━━━━━ AVAILABLE DATA

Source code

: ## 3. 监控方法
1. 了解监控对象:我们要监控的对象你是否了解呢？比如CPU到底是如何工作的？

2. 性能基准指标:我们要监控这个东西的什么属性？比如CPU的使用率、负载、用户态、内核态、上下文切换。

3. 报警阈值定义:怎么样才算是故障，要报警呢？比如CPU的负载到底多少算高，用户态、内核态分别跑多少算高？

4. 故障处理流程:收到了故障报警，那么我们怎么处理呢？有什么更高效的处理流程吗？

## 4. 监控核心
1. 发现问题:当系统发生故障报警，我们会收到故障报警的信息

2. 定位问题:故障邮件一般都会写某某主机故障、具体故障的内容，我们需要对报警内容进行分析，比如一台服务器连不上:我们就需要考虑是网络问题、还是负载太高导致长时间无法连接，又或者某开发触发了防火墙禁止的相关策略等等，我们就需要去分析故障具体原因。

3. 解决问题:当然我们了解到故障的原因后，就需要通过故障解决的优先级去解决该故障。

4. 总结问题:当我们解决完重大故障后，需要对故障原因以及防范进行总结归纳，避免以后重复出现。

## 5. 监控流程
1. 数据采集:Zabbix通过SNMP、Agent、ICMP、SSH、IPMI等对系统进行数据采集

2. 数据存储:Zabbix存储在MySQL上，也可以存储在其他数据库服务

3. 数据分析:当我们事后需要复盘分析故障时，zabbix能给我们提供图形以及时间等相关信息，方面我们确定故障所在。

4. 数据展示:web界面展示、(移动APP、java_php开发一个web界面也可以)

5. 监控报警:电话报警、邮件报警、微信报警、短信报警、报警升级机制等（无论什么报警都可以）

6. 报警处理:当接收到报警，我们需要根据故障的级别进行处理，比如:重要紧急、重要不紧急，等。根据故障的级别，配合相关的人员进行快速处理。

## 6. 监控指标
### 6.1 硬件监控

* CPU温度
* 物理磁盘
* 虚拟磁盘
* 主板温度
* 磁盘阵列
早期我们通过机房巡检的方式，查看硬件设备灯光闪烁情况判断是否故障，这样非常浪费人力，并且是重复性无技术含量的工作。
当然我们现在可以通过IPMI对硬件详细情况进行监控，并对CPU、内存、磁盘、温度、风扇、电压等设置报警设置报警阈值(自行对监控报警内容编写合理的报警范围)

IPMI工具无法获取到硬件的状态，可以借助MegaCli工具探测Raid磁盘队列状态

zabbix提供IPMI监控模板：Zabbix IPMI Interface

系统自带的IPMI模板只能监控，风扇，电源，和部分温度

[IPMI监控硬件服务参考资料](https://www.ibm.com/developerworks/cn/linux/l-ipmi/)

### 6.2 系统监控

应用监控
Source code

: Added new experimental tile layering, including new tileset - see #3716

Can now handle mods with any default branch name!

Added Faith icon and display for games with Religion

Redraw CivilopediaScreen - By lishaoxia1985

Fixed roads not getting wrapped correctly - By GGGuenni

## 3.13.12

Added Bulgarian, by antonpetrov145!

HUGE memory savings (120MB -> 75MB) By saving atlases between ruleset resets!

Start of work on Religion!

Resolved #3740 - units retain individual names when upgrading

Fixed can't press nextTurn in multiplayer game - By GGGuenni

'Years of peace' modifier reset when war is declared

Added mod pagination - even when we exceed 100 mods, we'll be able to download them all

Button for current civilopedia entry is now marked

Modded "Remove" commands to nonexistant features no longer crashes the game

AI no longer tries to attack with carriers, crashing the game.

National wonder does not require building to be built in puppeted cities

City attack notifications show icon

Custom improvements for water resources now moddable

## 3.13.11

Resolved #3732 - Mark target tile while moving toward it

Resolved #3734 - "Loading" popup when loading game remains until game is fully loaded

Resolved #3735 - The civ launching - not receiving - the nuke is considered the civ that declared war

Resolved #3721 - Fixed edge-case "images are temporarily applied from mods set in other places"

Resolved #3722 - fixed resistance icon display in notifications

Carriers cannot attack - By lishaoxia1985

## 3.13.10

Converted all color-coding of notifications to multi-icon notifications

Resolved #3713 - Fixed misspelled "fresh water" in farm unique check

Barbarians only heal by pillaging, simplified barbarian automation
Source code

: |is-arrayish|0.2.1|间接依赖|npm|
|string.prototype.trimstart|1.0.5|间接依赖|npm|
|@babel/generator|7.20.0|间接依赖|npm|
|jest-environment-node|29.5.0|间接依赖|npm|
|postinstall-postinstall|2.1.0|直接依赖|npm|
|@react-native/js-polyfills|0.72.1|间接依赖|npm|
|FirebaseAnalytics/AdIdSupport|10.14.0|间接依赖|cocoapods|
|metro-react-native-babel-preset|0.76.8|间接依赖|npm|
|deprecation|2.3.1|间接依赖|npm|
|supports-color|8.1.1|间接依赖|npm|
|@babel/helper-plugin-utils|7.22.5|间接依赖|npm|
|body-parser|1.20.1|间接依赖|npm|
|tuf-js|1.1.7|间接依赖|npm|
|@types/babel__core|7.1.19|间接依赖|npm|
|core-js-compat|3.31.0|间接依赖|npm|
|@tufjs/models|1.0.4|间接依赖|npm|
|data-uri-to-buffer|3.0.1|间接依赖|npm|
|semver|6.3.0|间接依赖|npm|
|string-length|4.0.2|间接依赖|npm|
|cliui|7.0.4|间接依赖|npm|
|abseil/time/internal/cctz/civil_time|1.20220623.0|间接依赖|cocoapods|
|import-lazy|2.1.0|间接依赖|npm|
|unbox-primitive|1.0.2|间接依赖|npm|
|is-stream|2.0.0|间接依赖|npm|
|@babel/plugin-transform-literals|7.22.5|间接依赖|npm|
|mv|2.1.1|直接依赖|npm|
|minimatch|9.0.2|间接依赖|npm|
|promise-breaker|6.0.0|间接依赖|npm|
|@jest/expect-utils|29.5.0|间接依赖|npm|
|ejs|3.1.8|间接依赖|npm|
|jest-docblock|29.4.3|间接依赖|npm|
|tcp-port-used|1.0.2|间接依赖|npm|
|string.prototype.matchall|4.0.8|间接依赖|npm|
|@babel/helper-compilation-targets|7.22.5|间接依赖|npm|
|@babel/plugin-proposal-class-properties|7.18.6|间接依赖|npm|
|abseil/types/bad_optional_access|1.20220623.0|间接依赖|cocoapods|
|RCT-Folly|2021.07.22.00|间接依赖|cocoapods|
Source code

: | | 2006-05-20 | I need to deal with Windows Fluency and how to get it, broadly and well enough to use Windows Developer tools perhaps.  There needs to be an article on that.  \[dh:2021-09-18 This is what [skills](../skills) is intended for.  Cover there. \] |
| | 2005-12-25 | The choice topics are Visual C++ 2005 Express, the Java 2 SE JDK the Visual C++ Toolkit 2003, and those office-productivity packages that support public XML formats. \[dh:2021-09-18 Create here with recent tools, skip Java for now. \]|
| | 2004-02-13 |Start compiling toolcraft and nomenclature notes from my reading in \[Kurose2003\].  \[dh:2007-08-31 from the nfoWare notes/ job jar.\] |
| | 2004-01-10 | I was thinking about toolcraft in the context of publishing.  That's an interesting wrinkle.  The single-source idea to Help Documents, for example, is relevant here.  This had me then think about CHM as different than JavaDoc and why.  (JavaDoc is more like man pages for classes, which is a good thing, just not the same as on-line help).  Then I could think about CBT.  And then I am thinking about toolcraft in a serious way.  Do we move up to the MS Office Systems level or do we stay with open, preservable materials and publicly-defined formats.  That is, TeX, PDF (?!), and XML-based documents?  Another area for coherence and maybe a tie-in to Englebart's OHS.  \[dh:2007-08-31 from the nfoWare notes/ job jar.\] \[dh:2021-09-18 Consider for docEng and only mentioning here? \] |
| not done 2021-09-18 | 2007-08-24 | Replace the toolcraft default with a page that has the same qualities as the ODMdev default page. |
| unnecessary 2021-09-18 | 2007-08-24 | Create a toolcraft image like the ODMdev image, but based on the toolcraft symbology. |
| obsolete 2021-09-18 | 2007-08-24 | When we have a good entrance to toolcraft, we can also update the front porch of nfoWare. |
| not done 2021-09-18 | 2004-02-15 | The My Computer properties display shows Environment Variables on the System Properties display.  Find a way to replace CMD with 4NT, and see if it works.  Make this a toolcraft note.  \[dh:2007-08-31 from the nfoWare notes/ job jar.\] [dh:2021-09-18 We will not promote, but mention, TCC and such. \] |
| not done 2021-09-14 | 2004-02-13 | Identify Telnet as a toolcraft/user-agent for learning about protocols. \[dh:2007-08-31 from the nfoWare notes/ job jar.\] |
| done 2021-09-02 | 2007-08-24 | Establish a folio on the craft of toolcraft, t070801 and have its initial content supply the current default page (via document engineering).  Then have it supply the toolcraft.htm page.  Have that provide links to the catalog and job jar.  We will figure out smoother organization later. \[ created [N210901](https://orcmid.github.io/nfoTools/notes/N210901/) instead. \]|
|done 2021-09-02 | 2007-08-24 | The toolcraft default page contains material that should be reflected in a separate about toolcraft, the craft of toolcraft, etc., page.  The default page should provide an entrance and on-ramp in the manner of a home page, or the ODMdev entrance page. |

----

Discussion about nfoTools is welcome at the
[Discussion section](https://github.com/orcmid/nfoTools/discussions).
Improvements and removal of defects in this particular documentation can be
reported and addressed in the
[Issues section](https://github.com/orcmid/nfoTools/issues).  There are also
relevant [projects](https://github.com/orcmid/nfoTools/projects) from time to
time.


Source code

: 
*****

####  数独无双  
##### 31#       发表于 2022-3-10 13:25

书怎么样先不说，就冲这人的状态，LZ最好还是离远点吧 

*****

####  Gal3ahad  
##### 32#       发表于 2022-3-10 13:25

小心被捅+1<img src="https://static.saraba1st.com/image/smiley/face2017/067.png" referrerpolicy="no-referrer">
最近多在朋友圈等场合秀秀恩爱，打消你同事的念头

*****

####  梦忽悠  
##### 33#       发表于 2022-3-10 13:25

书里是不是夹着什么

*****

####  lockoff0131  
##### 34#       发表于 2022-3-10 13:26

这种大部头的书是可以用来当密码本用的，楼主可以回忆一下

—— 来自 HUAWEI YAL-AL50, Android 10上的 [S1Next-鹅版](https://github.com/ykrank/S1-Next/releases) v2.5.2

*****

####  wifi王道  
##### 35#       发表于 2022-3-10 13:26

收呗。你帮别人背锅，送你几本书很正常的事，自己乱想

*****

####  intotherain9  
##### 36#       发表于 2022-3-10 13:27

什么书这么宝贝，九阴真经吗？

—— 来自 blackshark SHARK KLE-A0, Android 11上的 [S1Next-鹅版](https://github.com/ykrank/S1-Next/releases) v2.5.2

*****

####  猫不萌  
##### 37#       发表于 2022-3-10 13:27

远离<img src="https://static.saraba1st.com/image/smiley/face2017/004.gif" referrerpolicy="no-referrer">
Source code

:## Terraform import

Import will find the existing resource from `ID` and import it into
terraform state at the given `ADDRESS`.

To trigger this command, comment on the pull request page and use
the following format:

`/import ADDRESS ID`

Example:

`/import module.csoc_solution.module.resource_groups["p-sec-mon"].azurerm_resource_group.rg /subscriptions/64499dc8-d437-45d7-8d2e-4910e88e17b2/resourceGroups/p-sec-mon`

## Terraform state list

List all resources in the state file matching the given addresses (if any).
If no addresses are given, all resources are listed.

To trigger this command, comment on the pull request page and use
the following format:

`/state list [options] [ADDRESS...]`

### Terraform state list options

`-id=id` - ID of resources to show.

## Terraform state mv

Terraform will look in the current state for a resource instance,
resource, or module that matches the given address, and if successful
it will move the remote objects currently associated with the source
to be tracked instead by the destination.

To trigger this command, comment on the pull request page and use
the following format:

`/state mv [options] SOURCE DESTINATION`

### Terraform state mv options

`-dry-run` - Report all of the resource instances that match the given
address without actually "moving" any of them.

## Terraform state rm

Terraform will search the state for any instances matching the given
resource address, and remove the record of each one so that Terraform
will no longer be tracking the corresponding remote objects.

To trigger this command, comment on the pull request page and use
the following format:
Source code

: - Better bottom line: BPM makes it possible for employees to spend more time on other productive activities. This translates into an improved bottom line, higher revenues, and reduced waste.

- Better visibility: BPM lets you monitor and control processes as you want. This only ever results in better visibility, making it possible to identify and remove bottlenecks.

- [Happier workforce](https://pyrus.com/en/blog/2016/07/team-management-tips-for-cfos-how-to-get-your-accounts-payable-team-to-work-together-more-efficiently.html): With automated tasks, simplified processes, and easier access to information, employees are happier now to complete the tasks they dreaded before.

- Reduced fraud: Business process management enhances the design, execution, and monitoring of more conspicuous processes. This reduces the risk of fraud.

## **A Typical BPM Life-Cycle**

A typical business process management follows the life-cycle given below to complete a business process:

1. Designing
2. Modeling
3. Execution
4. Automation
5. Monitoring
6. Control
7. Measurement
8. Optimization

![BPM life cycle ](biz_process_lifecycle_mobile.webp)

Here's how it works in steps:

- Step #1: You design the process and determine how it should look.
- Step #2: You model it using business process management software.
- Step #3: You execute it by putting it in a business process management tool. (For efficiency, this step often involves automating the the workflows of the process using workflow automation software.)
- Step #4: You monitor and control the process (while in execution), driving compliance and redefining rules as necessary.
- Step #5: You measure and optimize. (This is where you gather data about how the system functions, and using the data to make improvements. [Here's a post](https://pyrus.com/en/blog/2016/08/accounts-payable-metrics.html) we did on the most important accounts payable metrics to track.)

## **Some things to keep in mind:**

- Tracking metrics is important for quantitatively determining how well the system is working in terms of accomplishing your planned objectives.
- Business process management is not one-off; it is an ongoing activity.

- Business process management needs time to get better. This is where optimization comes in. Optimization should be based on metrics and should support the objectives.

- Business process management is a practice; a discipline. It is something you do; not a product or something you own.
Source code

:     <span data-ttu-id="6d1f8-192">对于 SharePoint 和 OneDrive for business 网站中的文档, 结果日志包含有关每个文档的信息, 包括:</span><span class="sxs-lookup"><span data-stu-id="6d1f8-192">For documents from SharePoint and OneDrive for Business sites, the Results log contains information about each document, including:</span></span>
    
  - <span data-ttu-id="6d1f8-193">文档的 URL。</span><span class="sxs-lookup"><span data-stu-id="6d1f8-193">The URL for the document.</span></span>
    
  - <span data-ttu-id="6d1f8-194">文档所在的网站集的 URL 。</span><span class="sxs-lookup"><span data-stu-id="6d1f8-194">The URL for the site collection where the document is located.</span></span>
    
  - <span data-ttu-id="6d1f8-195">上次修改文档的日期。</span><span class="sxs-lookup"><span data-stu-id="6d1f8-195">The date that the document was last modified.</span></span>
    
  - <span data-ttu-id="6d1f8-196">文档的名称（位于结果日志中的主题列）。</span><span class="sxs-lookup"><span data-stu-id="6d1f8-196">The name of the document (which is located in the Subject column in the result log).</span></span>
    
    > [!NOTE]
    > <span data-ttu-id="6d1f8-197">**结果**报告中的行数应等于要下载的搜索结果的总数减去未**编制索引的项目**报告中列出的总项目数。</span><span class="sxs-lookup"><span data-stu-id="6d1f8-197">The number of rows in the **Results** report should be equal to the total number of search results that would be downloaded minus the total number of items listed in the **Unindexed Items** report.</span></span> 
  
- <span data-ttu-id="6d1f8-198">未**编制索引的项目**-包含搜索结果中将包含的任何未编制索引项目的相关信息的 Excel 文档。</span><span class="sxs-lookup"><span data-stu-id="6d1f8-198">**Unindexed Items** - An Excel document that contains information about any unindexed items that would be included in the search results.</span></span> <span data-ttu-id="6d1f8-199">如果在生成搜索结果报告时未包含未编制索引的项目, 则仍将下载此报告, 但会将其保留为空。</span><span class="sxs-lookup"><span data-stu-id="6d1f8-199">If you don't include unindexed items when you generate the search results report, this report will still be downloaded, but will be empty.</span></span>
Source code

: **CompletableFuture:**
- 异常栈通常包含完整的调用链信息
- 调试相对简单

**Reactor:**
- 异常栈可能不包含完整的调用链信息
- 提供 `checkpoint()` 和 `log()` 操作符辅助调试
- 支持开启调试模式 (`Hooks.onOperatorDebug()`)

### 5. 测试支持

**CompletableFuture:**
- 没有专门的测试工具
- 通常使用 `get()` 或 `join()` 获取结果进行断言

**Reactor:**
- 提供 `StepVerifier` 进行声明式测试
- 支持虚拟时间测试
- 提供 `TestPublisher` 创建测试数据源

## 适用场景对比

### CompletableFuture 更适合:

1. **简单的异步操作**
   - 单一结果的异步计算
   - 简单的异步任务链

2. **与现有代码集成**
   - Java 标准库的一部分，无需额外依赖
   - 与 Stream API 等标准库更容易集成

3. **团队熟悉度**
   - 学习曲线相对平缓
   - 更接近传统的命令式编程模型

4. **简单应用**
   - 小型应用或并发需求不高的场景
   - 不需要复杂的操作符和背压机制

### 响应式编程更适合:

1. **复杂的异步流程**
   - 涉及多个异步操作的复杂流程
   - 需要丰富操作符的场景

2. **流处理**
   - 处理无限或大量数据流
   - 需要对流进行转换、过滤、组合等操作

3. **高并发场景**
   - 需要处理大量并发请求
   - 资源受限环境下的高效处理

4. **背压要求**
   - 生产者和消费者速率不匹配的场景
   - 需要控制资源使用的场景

━━━━━━━━━━

GOAL OF THE EXERCISE:
This exercise requires the lines of the entries containing the string "CompletableFuture".

RESPONSE TO THE EXERCISE:
: **CompletableFuture:**
**CompletableFuture:**
### CompletableFuture 更适合:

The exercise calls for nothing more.